One of the founders of the Internet says that the demand for the Internet will mean that carriers will be forced to upgrade next year.

Internet traffic quadrupled during the past year, and demand from corporations is so strong that carriers will be forced to start spending significant money on upgrades early next year, sparking a turnaround in the industry, a founder of the Internet said last week.

Lawrence Roberts, chairman of Caspian Networks, three decades ago created ARPAnet, the precursor of the Internet. Roberts based his findings on data that typically isn't available from tier 1 carriers in the US. He signed nondisclosure agreements to get information on the equipment carriers employ and how much of capacity was used on typical days and peak days. He compared total traffic in April and October 2000 with April 2001.

"Beginning in 2000, Internet traffic has doubled every six months, and it grew at the same rate the first quarter of 2001," Roberts said in a conference call. In the late 1990s when the industry grew and dot-coms sprouted like weeds, Internet traffic didn't grow as fast - some 280 percent per year.

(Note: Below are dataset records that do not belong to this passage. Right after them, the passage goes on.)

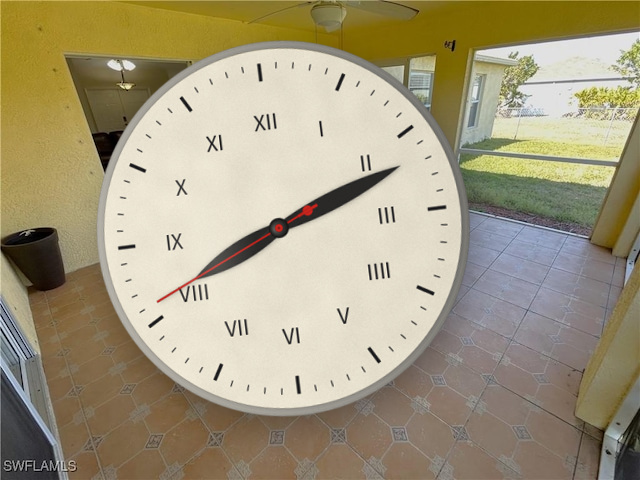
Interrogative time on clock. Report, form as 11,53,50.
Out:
8,11,41
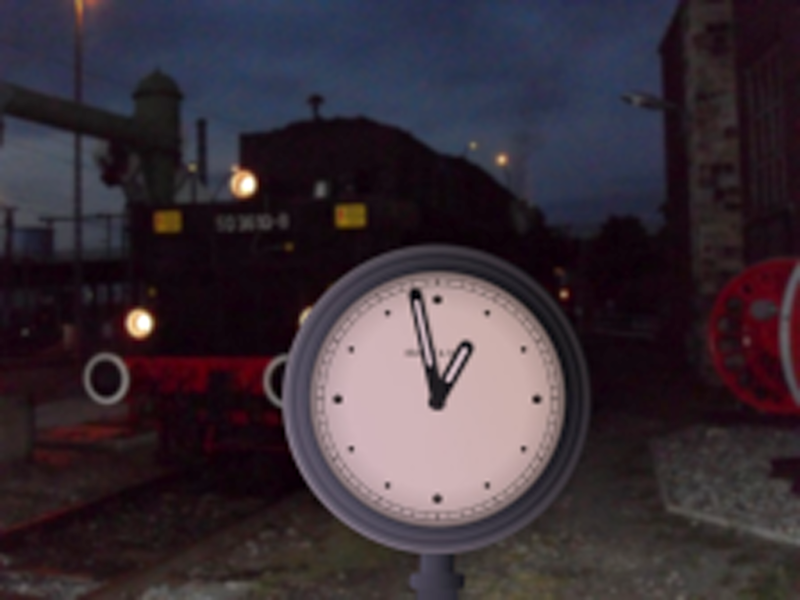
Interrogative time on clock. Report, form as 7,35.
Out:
12,58
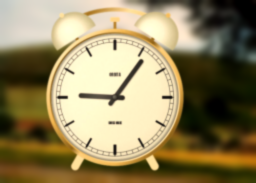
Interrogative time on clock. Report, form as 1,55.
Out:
9,06
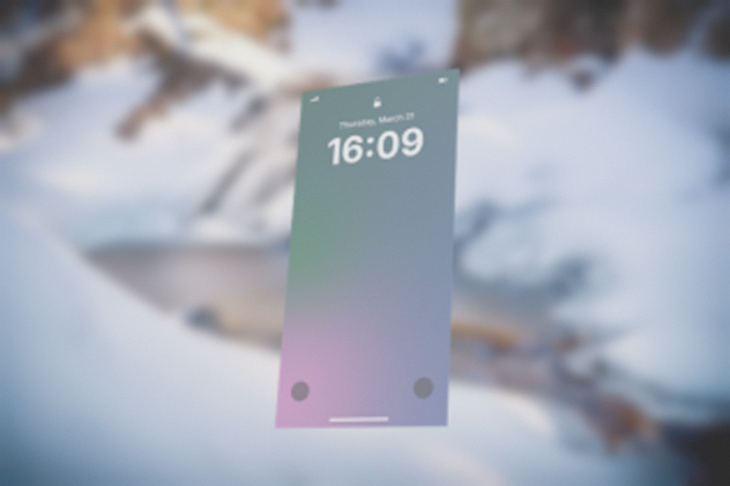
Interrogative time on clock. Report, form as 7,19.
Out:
16,09
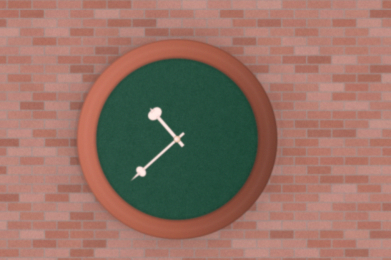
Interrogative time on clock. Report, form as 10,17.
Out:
10,38
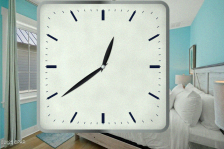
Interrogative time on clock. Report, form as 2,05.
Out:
12,39
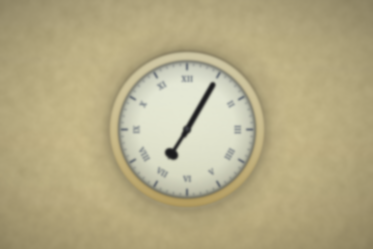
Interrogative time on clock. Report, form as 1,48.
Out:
7,05
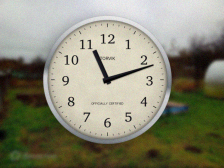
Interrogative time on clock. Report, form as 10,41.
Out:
11,12
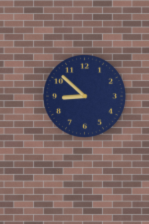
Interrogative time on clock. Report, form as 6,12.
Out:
8,52
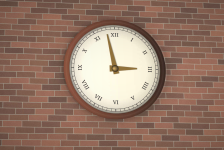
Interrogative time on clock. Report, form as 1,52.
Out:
2,58
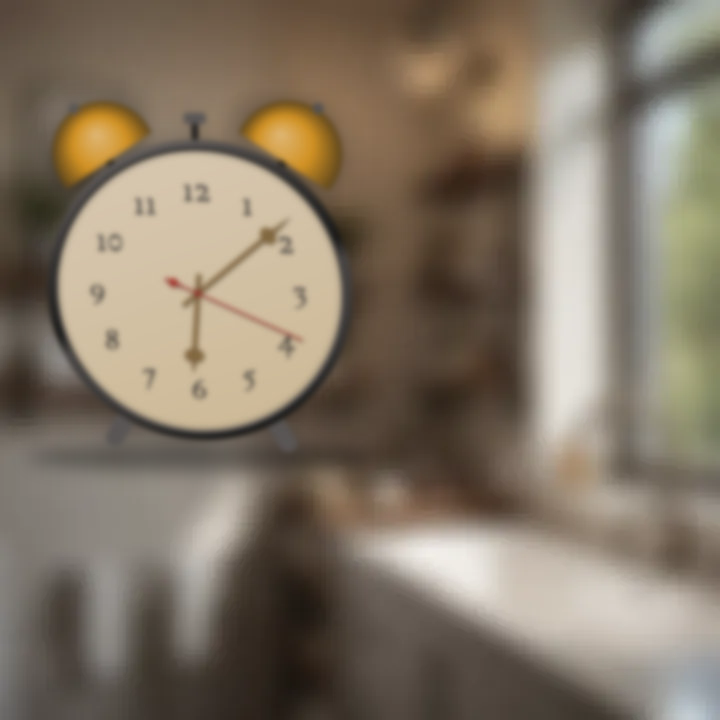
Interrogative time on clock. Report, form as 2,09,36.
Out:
6,08,19
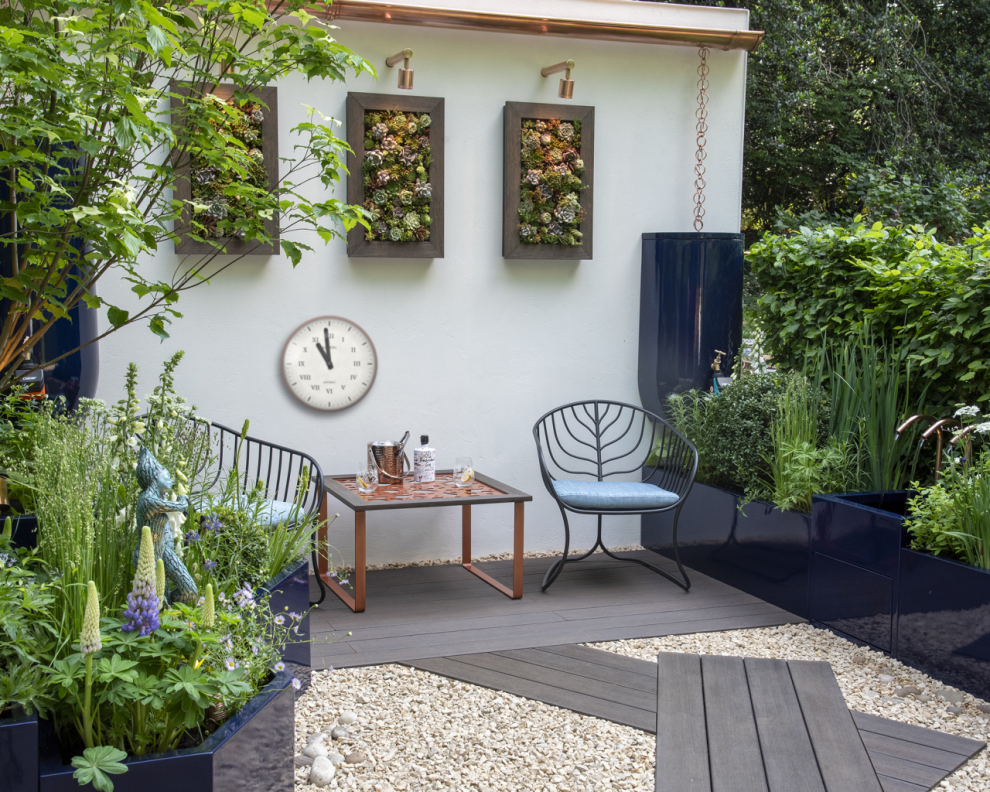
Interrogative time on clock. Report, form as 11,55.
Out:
10,59
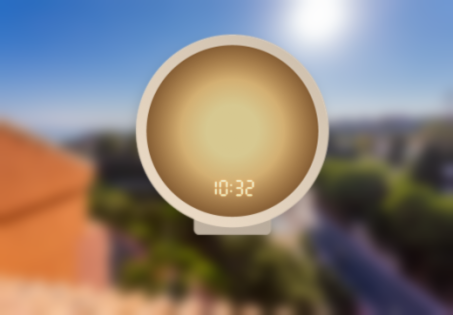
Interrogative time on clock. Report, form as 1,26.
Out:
10,32
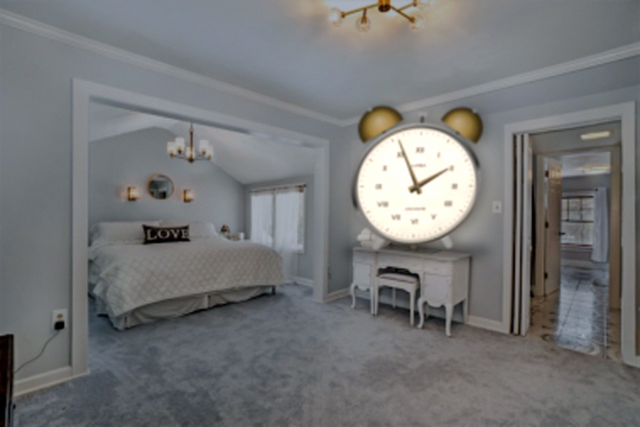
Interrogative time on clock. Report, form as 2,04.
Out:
1,56
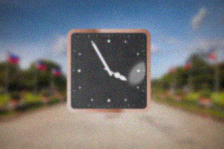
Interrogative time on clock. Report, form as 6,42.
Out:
3,55
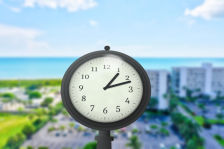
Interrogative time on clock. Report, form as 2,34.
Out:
1,12
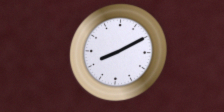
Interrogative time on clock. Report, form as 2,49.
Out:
8,10
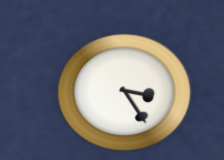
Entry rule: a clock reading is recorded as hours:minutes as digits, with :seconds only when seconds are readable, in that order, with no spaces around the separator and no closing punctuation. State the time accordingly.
3:25
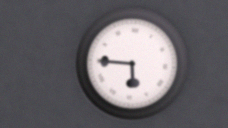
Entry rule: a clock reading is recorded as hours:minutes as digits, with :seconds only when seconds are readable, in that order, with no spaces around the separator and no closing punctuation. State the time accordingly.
5:45
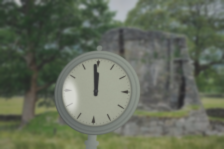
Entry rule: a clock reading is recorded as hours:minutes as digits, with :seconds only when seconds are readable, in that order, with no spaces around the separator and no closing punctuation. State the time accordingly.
11:59
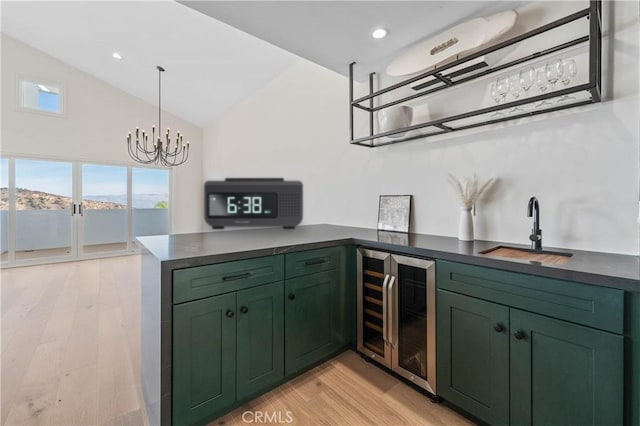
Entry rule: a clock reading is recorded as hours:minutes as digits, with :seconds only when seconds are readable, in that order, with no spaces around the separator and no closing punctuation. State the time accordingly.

Dot-com failures and the spectacular crash of companies with overly exuberant business plans fueled the myth that traffic on the Internet has slowed, Roberts said. But dot-coms never contributed more than 5 percent of all Internet traffic, he said. Enterprises hungry for 24/7 access to the Internet will fuel sharp growth for nine years before the expansion plateaus around 2010. At that time, the Internet industry will be valued at roughly $100bn per year.

Roberts also found that the top US carrier moves only 14 percent of all traffic, and the top four carriers combine for only 50 percent of traffic. Competitors had assumed the top players controlled more of the market. They should take heart at how wide-open the race still is, he said.